Music Hall at Fair Park - Dallas, TX

Abbey Bowling, CW33: Nick Cartell plays Valjean with strength and touching vulnerability, showing the character’s progression from a hardened convict to a reformed man — a transformation that is most evident in “Bring Him Home,” a moving ballad in which Valjean prays for Marius’ safety after the massacre at the barricade. Preston Truman Boyd commands the stage in the role of Javert. From his staunch loyalty of the law to a man haunted by an act of mercy, Boyd portrays the complexities of the character with surprising delicacy — most notably in “Soliloquy.”

Lied Center for Performing Arts - Lincoln, NE

Zach Hammack, Journal Star: All the theatrical fireworks aside, it's the sublimely beautiful vocal solos of love, longing and, at times, despair, that stick with a person long after the curtain drops.

Civic Center Music Hall - Oklahoma City, OK

Brett Fieldcamp, Oklahoma City Free Press

Hobby Center for the Performing Arts - Houston, TX

Sara Davidson, The Rice Thresher: Overall, the performance of “Les Misérables” proved to be one of the most spectacular shows the Hobby Center has seen in a while. The singers were amazing, complementing each other while still proving to be individual vocal powerhouses. From start to finish, they captivated the audience, even the large percent who snuck in after the opening number with their phone flashlights glaring for the world to see. Each number proved to be a dramatic affair, and the show received a standing ovation at the end. 
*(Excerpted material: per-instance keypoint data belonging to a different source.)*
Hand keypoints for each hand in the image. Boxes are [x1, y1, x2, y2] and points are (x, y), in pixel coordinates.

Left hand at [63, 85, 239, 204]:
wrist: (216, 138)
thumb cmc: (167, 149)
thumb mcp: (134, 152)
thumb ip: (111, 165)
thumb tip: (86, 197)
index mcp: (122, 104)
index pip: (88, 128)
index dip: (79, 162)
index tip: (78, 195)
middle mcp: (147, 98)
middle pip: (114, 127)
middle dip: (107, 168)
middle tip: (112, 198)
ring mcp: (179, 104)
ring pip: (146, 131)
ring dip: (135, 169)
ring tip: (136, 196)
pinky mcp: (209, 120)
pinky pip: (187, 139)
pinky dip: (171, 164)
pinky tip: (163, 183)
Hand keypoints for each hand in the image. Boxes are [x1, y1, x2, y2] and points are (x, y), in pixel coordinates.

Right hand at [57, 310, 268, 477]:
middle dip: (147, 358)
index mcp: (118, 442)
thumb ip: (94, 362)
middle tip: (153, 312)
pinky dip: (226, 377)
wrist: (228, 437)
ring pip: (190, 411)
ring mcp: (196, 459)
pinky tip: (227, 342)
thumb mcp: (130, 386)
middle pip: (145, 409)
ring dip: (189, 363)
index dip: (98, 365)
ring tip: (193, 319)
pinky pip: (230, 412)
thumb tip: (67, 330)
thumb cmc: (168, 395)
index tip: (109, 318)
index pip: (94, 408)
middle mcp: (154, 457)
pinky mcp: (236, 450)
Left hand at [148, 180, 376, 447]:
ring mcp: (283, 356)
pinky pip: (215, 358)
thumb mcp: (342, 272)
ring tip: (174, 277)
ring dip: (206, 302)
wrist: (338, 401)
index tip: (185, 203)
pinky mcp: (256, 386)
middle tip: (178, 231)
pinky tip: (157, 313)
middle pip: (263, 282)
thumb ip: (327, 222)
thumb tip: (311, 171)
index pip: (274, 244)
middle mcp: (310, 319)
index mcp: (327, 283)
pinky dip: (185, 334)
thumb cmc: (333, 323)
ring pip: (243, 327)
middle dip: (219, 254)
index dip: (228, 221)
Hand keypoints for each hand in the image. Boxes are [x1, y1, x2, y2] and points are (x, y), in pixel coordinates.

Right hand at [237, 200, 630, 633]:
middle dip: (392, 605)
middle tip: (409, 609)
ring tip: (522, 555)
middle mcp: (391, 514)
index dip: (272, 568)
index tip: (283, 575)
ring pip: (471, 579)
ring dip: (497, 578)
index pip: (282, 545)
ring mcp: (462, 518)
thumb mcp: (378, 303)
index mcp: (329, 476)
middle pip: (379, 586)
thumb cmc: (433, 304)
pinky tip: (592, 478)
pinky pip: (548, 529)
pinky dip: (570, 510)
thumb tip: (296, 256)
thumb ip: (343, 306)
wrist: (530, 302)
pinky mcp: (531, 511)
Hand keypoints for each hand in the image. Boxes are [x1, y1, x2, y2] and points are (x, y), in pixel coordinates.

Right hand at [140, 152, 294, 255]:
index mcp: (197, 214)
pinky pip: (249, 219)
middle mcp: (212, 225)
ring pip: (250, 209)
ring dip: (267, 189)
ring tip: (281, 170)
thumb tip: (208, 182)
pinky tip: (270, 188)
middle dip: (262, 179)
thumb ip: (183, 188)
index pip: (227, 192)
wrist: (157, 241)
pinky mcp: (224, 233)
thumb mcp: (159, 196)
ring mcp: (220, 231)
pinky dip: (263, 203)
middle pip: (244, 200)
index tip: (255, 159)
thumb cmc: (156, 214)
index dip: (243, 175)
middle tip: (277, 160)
Orpheum Theatre Memphis - Memphis, TN

AniKatrina Fageol, BroadwayWorldNick Cartell is no stranger to the role of Valjean and it certainly shows. The musical notes flow efortlessly and I heard more than one sniffle during the iconic ballad "Bring Him Home". The same can be said for Haley Dortch, whose Fantine captivates the audience and manages to belt out "I Dreamed a Dream" (one of the most iconic songs in musical theatre history) with poise and fierceness before Fantine ultimately turns to her own demise in order to save her young child. Matt Crowle and Victoria Huston-Elem manage to bring comedy to the stage in moments where it is desprately needed! Their portrayal of the Thenardiers, a couple who perfect at swindling and thieving, brings refreshing laughter to the story. My other call outs are Delayney Guyer and Jake David Smith, who bring a fresh new side to Cosette and Marius and actually play them as love-struck teenagers, something I have not seen done many times in the past. "A Heart Full of Love" is not just a lovely ballad but a painfully awkward love-confession, which makes the song comedic as well as wholesome. I loved seeing these characters as socially inept at times, as we often ony see the ingenue and nothing else. Kudos to these two for bringing them to life in such a fun way and providing some well-needed comedy (it can't all fall to the Thenardiers, after all) 

Overture Center - Madison, WI

Anna Kleibner, The Daily Cardinal: Having seen this same tour in December 2022 in Milwaukee, it’s always thrilling to see what different performers will bring to these well-known roles. While Cartell remained impressive in both performances and was my personal favorite portrayal of Valjean to date, Preston Truman Boyd’s performance as Javert was unlike any other, standing out from prior actors I have seen in the same role. 

Allison Garfield, The Cap Times: Filled with powerhouse performances across the board from the leading actors, the show delivers on the songs audiences have come to love while offering modern twists through intricate lighting sequences and high-tech visual backdrops.